ASSIGNMENT 1:
Translate this sentence from the passage on timer power sensing into Spanish: "Alternatively, the switch off period could be a period of time that is shorter or longer than the originally scheduled switch off period."
ASSIGNMENT 2:
What example intervals does the passage on timer power sensing give for periodically sensing the power supply level?
ASSIGNMENT 3:
Please reproduce word for word everything in the passage on timer power sensing from "Accordingly, the continuity" down to "scheduled off period.".

In embodiments, the sensor may operate to continuously sense the level of power being supplied. However, this continuous monitoring consumes a lot of energy, and it may therefore be more desirable to periodically monitor the power being supplied. For example, the sensor could be operated to sense power supply level at 10 second intervals, 30 second intervals, one minute intervals, or five minute intervals. When the sensor senses at the chosen periods, the sensing will be substantially instantaneous, and will operate to provide the desired accuracy of sensing in the shortest time for doing so. This will lessen the energy requirements for the sensors operation. Further, sensing the power supply level throughout an entire switch on period is not required in all applications because if the timer is set to be on with electrical power either suppliable to an apparatus or actually being supplied to the apparatus, there may be no need to sense whether the electrical power is actually being supplied.
Accordingly, the continuity module may be adapted to sense whether electrical power is being supplied to the apparatus only at a chosen time before the scheduled switch off period of the timer. The chosen time may be any length of time, and may include one minute, 30 seconds, 15 seconds, 10 seconds, or 5 seconds before the scheduled switch off period is to commence. In this way, if at the chosen time the sensor senses that power is being supplied, or being supplied above the threshold amount, the scheduled switch off time is overridden and power is not switched off such that at least a part of the scheduled switch off period is overridden. In other embodiments, the sensor may be operated to sense the power being supplied multiple times before the scheduled off period.
In one embodiment, if the scheduled switch off time has been overridden, then the continuity module continues sensing the power supply level throughout the scheduled switch off period (though the switch off period has not been enacted) so that if, during the switch off period, the user switches off the apparatus, or puts the apparatus into standby power mode, the continuity module operates with the timer to switch the power off, and reverts to a switch off period. The reversion to a switch off period may be a return to the scheduled switch off period, in which case the switch off period will end when the next scheduled switch on period begins. Alternatively, the switch off period could be a period of time that is shorter or longer than the originally scheduled switch off period. In this regard, the continuity module can be enabled to operate with the timer to reprogram the timer so as to alter switch on and switch off periods, as desired.

RECORDED INFORMATION:
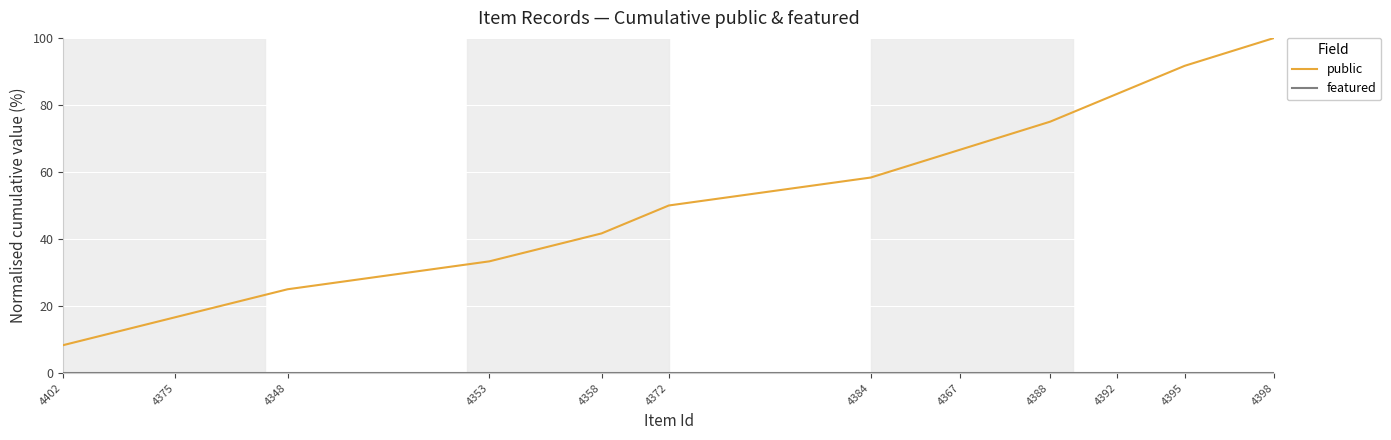

True or false: public has a value of 66.7 at 4367.

True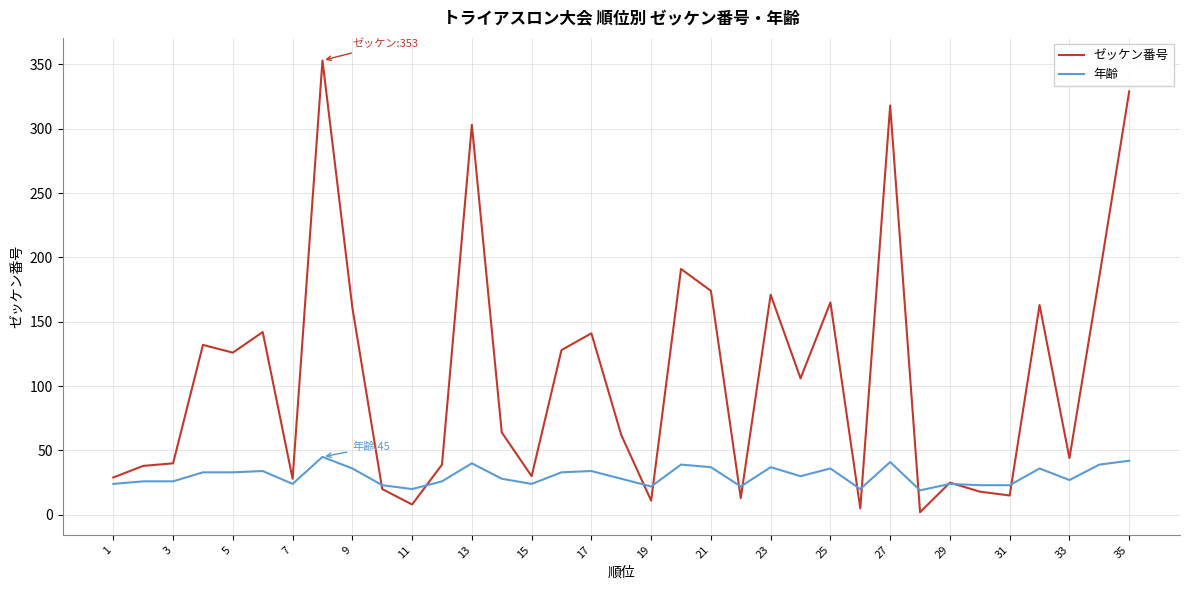

Is this an area chart (filled region under the line)?

No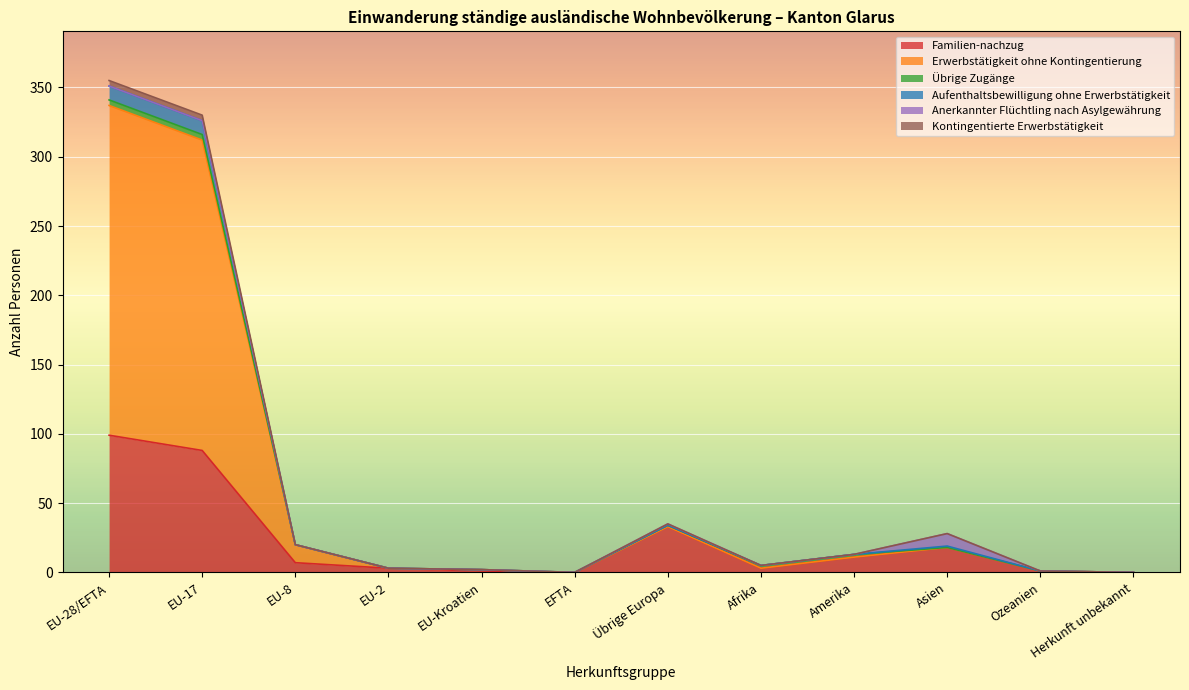

True or false: Erwerbstätigkeit ohne Kontingentierung and Aufenthaltsbewilligung ohne Erwerbstätigkeit intersect in this chart.

False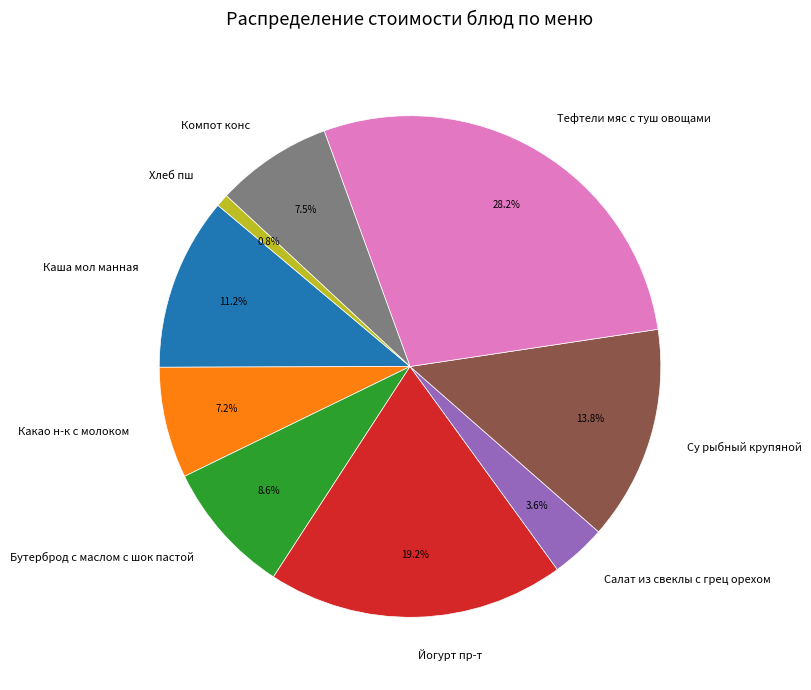

Combined, what portion of the pie is Бутерброд с маслом с шок пастой and Какао н-к с молоком?

15.8%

RESPONSE 1:
Alternativamente, el período de apagado podría ser un período de tiempo más corto o más largo que el período de apagado programado originalmente.

RESPONSE 2:
10 second, 30 second, one minute, or five minute intervals.

RESPONSE 3:
Accordingly, the continuity module may be adapted to sense whether electrical power is being supplied to the apparatus only at a chosen time before the scheduled switch off period of the timer. The chosen time may be any length of time, and may include one minute, 30 seconds, 15 seconds, 10 seconds, or 5 seconds before the scheduled switch off period is to commence. In this way, if at the chosen time the sensor senses that power is being supplied, or being supplied above the threshold amount, the scheduled switch off time is overridden and power is not switched off such that at least a part of the scheduled switch off period is overridden. In other embodiments, the sensor may be operated to sense the power being supplied multiple times before the scheduled off period.